Scot McKnight reviews Wesley Hill’s book Spiritual Friendship (Brazos, 2015). Vowed, formalized, celibate, same-sex friendship was a real thing in the Middle Ages. Hill sees it as something that needs to be recaptured.

The Amazon summary reads,

Friendship is a relationship like no other. Unlike the relationships we are born into, we choose our friends. It is also tenuous–we can end a friendship at any time. But should friendship be so free and unconstrained? Although our culture tends to pay more attention to romantic love, marriage, family, and other forms of community, friendship is a genuine love in its own right. This eloquent book reminds us that Scripture and tradition have a high view of friendship. Single Christians, particularly those who are gay and celibate, may find it is a form of love to which they are especially called.

Writing with deep empathy and with fidelity to historic Christian teaching, Wesley Hill retrieves a rich understanding of friendship as a spiritual vocation and explains how the church can foster friendship as a basic component of Christian discipleship. He helps us reimagine friendship as a robust form of love that is worthy of honor and attention in communities of faith. This book sets forth a positive calling for celibate gay Christians and suggests practical ways for all Christians to cultivate stronger friendships.

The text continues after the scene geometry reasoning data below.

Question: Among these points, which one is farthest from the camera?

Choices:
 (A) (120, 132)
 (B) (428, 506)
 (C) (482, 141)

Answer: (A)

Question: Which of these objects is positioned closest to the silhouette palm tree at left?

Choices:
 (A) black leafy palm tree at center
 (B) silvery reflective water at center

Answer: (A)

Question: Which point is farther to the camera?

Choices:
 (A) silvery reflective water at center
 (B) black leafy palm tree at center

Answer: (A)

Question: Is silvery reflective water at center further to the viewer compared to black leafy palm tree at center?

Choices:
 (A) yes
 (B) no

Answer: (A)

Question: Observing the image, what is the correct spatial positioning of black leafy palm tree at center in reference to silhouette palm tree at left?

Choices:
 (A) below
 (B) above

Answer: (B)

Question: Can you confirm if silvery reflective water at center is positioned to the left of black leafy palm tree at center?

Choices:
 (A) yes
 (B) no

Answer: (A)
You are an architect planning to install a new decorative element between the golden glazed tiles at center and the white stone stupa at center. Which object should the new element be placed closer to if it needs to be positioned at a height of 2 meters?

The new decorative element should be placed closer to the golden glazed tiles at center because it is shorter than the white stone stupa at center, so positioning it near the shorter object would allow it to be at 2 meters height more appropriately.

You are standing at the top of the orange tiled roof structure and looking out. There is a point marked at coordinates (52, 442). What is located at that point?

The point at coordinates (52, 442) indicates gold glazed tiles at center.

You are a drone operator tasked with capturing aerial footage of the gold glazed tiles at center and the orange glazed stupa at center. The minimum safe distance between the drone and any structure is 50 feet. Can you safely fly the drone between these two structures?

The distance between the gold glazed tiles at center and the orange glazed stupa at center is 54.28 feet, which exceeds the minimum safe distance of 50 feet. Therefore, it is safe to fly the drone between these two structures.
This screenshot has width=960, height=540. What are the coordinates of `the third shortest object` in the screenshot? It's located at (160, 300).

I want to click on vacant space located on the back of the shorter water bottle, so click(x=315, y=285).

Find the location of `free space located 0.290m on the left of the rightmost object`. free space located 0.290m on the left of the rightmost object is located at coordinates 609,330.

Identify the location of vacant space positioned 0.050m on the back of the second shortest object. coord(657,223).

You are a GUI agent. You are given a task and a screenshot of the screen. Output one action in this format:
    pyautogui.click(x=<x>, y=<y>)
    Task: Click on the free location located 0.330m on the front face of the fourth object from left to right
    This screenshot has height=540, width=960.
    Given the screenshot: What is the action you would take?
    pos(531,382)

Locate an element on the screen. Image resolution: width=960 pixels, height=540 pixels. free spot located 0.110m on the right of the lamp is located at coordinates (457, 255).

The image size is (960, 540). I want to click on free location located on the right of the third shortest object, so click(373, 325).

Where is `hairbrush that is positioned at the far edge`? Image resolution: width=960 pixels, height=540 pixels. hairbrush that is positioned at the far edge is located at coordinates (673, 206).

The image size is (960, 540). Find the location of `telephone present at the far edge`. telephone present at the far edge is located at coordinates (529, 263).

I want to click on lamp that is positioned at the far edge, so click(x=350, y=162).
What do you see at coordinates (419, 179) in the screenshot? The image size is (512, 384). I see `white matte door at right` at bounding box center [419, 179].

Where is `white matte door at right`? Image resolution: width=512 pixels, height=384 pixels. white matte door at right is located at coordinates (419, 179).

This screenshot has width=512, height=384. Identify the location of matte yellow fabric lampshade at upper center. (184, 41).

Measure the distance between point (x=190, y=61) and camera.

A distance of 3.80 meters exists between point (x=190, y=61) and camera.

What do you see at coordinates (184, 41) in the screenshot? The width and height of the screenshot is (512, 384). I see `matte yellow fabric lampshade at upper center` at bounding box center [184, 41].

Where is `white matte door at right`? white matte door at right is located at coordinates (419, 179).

And McKnight closes his review with this quotation:

I find myself wondering which is the greater danger—the ever-present possibility of codependency, sexual transgression, emotional smothering (and other temptations that come with close friendship) or else the burden, not to mention the attendant temptations, of isolation and solitude created by the absence of human closeness ? A great company of saints witnesses to the fact that we can indeed flourish without romance, marriage, or children; I don’t know of one who witnesses to the possibility of our flourishing without love altogether (41).